Problem requirements
Copy out every line of the following material, keeping each character unchanged.

Data to process below:

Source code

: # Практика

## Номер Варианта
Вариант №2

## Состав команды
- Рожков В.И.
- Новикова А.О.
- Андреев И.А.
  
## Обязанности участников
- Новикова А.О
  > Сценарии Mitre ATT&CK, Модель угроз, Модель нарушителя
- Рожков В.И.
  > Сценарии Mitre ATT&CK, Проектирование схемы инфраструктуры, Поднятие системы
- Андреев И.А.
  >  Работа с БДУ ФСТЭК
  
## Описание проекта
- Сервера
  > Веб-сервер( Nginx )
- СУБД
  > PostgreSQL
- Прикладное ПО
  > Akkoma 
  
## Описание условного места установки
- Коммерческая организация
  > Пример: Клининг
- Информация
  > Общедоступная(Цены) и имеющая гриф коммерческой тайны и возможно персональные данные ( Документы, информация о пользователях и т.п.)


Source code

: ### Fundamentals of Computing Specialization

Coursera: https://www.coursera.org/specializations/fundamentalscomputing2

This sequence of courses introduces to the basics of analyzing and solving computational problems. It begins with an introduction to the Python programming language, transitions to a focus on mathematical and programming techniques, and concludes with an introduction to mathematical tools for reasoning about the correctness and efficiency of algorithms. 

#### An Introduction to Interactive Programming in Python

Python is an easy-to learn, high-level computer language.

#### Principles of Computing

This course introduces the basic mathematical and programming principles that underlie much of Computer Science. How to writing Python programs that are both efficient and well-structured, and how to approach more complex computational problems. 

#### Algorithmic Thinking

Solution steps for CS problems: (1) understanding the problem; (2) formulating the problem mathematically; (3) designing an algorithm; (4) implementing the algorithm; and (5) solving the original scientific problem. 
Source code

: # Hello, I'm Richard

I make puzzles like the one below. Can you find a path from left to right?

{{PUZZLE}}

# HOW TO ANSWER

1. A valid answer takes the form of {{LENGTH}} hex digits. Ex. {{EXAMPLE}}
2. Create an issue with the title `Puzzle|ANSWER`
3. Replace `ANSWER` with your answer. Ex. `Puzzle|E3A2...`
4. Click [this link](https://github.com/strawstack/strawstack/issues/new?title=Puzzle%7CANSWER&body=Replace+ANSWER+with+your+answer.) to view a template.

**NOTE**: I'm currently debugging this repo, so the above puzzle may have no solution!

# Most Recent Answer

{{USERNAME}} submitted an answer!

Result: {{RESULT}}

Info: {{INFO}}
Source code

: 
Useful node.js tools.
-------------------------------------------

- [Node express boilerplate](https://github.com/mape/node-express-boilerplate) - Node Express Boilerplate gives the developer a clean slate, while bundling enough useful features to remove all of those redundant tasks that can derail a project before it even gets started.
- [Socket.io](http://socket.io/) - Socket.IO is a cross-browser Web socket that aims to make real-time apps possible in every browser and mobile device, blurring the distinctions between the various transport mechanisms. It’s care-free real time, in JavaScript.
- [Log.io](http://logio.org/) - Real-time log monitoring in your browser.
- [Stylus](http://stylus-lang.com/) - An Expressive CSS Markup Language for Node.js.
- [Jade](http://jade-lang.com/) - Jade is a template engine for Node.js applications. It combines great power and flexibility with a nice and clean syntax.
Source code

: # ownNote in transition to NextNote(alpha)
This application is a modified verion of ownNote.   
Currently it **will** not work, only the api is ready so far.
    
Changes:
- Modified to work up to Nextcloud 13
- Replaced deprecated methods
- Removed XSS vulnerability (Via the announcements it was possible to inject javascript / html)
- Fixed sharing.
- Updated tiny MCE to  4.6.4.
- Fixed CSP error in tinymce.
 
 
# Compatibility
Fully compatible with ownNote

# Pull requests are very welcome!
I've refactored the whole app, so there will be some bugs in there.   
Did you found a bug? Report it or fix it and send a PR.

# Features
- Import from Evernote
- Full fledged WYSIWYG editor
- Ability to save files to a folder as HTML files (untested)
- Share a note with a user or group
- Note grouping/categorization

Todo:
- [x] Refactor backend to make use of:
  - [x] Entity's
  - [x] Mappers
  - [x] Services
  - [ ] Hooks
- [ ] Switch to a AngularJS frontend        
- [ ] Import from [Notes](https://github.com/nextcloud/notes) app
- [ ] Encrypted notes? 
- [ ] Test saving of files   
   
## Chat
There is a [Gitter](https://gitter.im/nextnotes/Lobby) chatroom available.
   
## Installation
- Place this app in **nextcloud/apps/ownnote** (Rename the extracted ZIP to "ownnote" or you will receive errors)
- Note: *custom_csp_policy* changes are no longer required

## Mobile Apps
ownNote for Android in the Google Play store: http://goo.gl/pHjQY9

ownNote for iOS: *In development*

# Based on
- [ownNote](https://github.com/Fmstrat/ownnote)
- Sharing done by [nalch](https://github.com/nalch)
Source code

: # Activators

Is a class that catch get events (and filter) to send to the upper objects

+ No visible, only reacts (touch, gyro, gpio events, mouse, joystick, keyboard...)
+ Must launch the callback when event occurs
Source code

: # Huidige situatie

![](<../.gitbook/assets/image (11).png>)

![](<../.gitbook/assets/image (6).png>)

End of Data to process.

Solved problem
Source code

: # Практика

## Номер Варианта
Вариант №2

## Состав команды
- Рожков В.И.
- Новикова А.О.
- Андреев И.А.
  
## Обязанности участников
- Новикова А.О
  > Сценарии Mitre ATT&CK, Модель угроз, Модель нарушителя
- Рожков В.И.
  > Сценарии Mitre ATT&CK, Проектирование схемы инфраструктуры, Поднятие системы
- Андреев И.А.
  >  Работа с БДУ ФСТЭК
  
## Описание проекта
- Сервера
  > Веб-сервер( Nginx )
- СУБД
  > PostgreSQL
- Прикладное ПО
  > Akkoma 
  
## Описание условного места установки
- Коммерческая организация
  > Пример: Клининг
- Информация
  > Общедоступная(Цены) и имеющая гриф коммерческой тайны и возможно персональные данные ( Документы, информация о пользователях и т.п.)


Source code

: ### Fundamentals of Computing Specialization

Coursera: https://www.coursera.org/specializations/fundamentalscomputing2

This sequence of courses introduces to the basics of analyzing and solving computational problems. It begins with an introduction to the Python programming language, transitions to a focus on mathematical and programming techniques, and concludes with an introduction to mathematical tools for reasoning about the correctness and efficiency of algorithms. 

#### An Introduction to Interactive Programming in Python

Python is an easy-to learn, high-level computer language.

#### Principles of Computing

This course introduces the basic mathematical and programming principles that underlie much of Computer Science. How to writing Python programs that are both efficient and well-structured, and how to approach more complex computational problems. 

#### Algorithmic Thinking

Solution steps for CS problems: (1) understanding the problem; (2) formulating the problem mathematically; (3) designing an algorithm; (4) implementing the algorithm; and (5) solving the original scientific problem. 
Source code

: # Hello, I'm Richard

I make puzzles like the one below. Can you find a path from left to right?

{{PUZZLE}}

# HOW TO ANSWER

1. A valid answer takes the form of {{LENGTH}} hex digits. Ex. {{EXAMPLE}}
2. Create an issue with the title `Puzzle|ANSWER`
3. Replace `ANSWER` with your answer. Ex. `Puzzle|E3A2...`
4. Click [this link](https://github.com/strawstack/strawstack/issues/new?title=Puzzle%7CANSWER&body=Replace+ANSWER+with+your+answer.) to view a template.

**NOTE**: I'm currently debugging this repo, so the above puzzle may have no solution!

# Most Recent Answer

{{USERNAME}} submitted an answer!

Result: {{RESULT}}

Info: {{INFO}}
Source code

: 
Useful node.js tools.
-------------------------------------------

- [Node express boilerplate](https://github.com/mape/node-express-boilerplate) - Node Express Boilerplate gives the developer a clean slate, while bundling enough useful features to remove all of those redundant tasks that can derail a project before it even gets started.
- [Socket.io](http://socket.io/) - Socket.IO is a cross-browser Web socket that aims to make real-time apps possible in every browser and mobile device, blurring the distinctions between the various transport mechanisms. It’s care-free real time, in JavaScript.
- [Log.io](http://logio.org/) - Real-time log monitoring in your browser.
- [Stylus](http://stylus-lang.com/) - An Expressive CSS Markup Language for Node.js.
- [Jade](http://jade-lang.com/) - Jade is a template engine for Node.js applications. It combines great power and flexibility with a nice and clean syntax.
Source code

: # ownNote in transition to NextNote(alpha)
This application is a modified verion of ownNote.   
Currently it **will** not work, only the api is ready so far.
    
Changes:
- Modified to work up to Nextcloud 13
- Replaced deprecated methods
- Removed XSS vulnerability (Via the announcements it was possible to inject javascript / html)
- Fixed sharing.
- Updated tiny MCE to  4.6.4.
- Fixed CSP error in tinymce.
 
 
# Compatibility
Fully compatible with ownNote

# Pull requests are very welcome!
I've refactored the whole app, so there will be some bugs in there.   
Did you found a bug? Report it or fix it and send a PR.

# Features
- Import from Evernote
- Full fledged WYSIWYG editor
- Ability to save files to a folder as HTML files (untested)
- Share a note with a user or group
- Note grouping/categorization

Todo:
- [x] Refactor backend to make use of:
  - [x] Entity's
  - [x] Mappers
  - [x] Services
  - [ ] Hooks
- [ ] Switch to a AngularJS frontend        
- [ ] Import from [Notes](https://github.com/nextcloud/notes) app
- [ ] Encrypted notes? 
- [ ] Test saving of files   
   
## Chat
There is a [Gitter](https://gitter.im/nextnotes/Lobby) chatroom available.
   
## Installation
- Place this app in **nextcloud/apps/ownnote** (Rename the extracted ZIP to "ownnote" or you will receive errors)
- Note: *custom_csp_policy* changes are no longer required

## Mobile Apps
ownNote for Android in the Google Play store: http://goo.gl/pHjQY9

ownNote for iOS: *In development*

# Based on
- [ownNote](https://github.com/Fmstrat/ownnote)
- Sharing done by [nalch](https://github.com/nalch)
Source code

: # Activators

Is a class that catch get events (and filter) to send to the upper objects

+ No visible, only reacts (touch, gyro, gpio events, mouse, joystick, keyboard...)
+ Must launch the callback when event occurs
Source code

: # Huidige situatie

![](<../.gitbook/assets/image (11).png>)

![](<../.gitbook/assets/image (6).png>)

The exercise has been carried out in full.